Background: Identification of unknown adverse events (AEs) is a core objective throughout the drug development lifecycle. A challenge facing pharmacovigilance is effectively extracting and integrating heterogeneous information from various data sources, including molecular structure, physico-chemical properties, nonclinical data including in vitro target, metabolic enzyme, and transporter assays, clinical and post marketing data, to enhance safety signal detection, prediction and refinement. Advances in computational science have stimulated research using artificial intelligence including machine learning to support safety signal management from bench-to-bedside.
Objectives: To present a proposed predictive workflow for supporting drug safety signal prediction, detection and evaluation management based on multimodal graph data and graph machine learning.
Methods: A knowledge graph (KG) containing data from Open Targets on drugs/compounds, (target proteins, diseases, and AEs) will be developed. The dataset from the Open Targets (Version 22.11) contains 12,854 drugs/ compounds, 62,678 targets, 22,274 diseases and phenotypes (nodes), leading to 14,611,717 relationships (links between nodes). The resulting knowledge will be embedded as machine readable vectors so that graph machine learning can be applied for node prediction (e.g., predict properties of drugs or targets), link prediction (i.e., identify missing relationship between drugs, targets, and adverse events).
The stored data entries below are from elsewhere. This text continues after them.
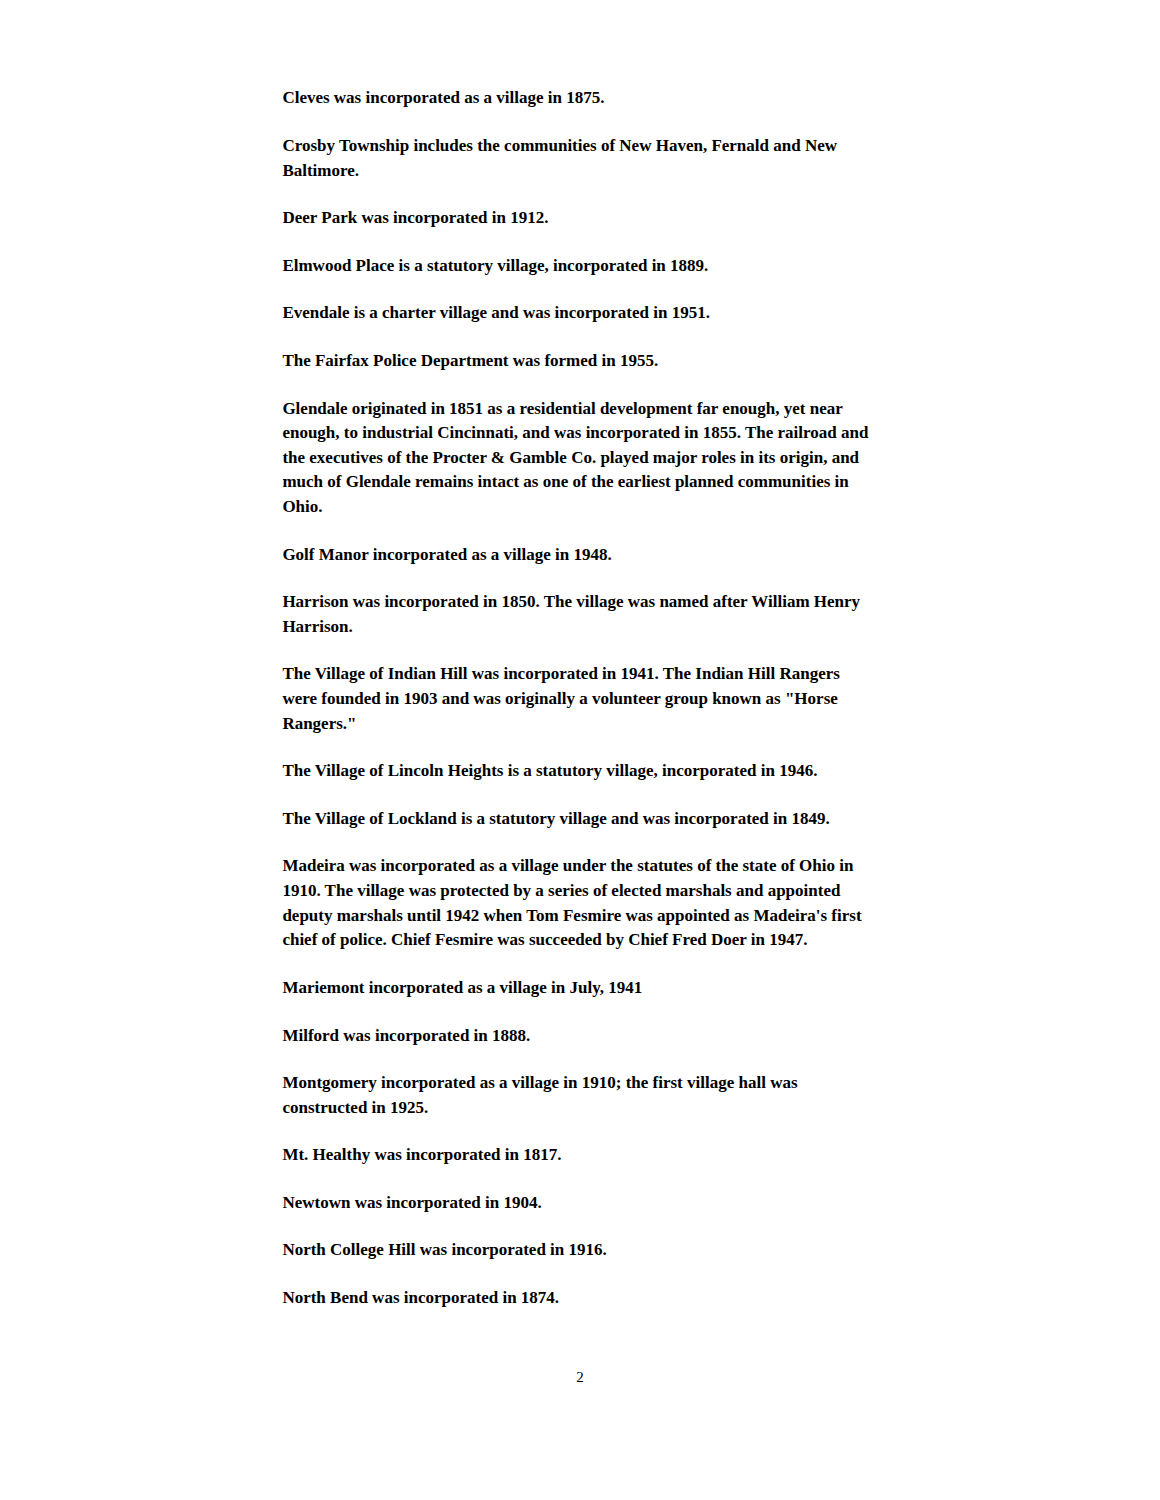Cleves was incorporated as a village in 1875.
Crosby Township includes the communities of New Haven, Fernald and New Baltimore.
Deer Park was incorporated in 1912.
Elmwood Place is a statutory village, incorporated in 1889.
Evendale is a charter village and was incorporated in 1951.
The Fairfax Police Department was formed in 1955.
Glendale originated in 1851 as a residential development far enough, yet near enough, to industrial Cincinnati, and was incorporated in 1855. The railroad and the executives of the Procter & Gamble Co. played major roles in its origin, and much of Glendale remains intact as one of the earliest planned communities in Ohio.
Golf Manor incorporated as a village in 1948.
Harrison was incorporated in 1850. The village was named after William Henry Harrison.
The Village of Indian Hill was incorporated in 1941. The Indian Hill Rangers were founded in 1903 and was originally a volunteer group known as "Horse Rangers."
The Village of Lincoln Heights is a statutory village, incorporated in 1946.
The Village of Lockland is a statutory village and was incorporated in 1849.
Madeira was incorporated as a village under the statutes of the state of Ohio in 1910. The village was protected by a series of elected marshals and appointed deputy marshals until 1942 when Tom Fesmire was appointed as Madeira's first chief of police. Chief Fesmire was succeeded by Chief Fred Doer in 1947.
Mariemont incorporated as a village in July, 1941
Milford was incorporated in 1888.
Montgomery incorporated as a village in 1910; the first village hall was constructed in 1925.
Mt. Healthy was incorporated in 1817.
Newtown was incorporated in 1904.
North College Hill was incorporated in 1916.
North Bend was incorporated in 1874.
2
Results: This project is ongoing. At the end of the project, a graph machine-learning based safety signal management model applicable to drugs in development as well as registered drugs will be developed. Preliminary results will be presented at the ICPE meeting. Predictive/classification performance will be evaluated using test datasets from Open Targets, Pfizer internal clinical datasets, and publicly available information. Performance will be compared with other existing safety signaling methods (e.g., disproportionality analysis).
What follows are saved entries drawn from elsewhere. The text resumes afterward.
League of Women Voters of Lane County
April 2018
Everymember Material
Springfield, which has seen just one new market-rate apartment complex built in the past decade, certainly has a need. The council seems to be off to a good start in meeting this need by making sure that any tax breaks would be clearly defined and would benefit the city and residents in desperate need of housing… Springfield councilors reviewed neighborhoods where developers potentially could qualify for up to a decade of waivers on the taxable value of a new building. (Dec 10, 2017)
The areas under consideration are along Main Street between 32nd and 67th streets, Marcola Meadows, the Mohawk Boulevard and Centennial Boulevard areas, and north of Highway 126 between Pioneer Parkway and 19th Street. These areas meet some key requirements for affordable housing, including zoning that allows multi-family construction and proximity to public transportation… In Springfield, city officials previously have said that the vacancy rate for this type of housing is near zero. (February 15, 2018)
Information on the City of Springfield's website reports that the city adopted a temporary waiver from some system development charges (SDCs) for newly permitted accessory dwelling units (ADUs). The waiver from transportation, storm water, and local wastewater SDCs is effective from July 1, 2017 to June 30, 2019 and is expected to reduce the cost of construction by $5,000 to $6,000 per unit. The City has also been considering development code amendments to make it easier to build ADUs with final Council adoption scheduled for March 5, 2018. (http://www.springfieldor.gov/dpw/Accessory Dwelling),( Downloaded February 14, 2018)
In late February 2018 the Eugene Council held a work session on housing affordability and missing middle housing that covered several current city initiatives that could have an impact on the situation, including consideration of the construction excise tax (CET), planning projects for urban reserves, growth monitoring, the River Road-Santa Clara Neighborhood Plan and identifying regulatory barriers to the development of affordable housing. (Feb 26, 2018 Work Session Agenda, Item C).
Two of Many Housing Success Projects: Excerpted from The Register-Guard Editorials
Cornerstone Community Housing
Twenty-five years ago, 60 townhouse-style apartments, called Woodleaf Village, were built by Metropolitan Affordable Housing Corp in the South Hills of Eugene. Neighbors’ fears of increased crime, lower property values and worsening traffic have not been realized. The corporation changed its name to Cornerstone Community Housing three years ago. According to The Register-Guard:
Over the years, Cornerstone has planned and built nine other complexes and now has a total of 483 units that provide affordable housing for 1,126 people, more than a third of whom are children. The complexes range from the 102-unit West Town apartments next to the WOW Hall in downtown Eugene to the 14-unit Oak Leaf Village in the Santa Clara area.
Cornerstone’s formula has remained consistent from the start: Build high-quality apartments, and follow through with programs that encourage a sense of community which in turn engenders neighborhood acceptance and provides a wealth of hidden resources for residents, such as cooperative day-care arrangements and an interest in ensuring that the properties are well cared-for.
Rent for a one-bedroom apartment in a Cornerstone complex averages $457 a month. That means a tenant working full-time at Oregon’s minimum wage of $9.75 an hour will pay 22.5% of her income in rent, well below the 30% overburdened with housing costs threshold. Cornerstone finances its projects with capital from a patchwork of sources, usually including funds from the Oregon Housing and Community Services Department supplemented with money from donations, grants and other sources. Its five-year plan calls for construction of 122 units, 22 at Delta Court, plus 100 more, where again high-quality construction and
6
Conclusions: Hopefully, the graph machine-learning based safety prediction model can improve safety signal prediction, detection and evaluation relative to legacy methods. Inclusion of target/pathway/phenotype data may generate hypotheses on potential mechanism, making the drug-AE prediction more interpretable, and providing cogent biological plausibility arguments for signal refinement within the Bradford Hill causality framework. In the next step we refine the prediction model by including additional types of data, such as nonclinical, in vitro and clinical data, in order to further enhance the safety signal prediction.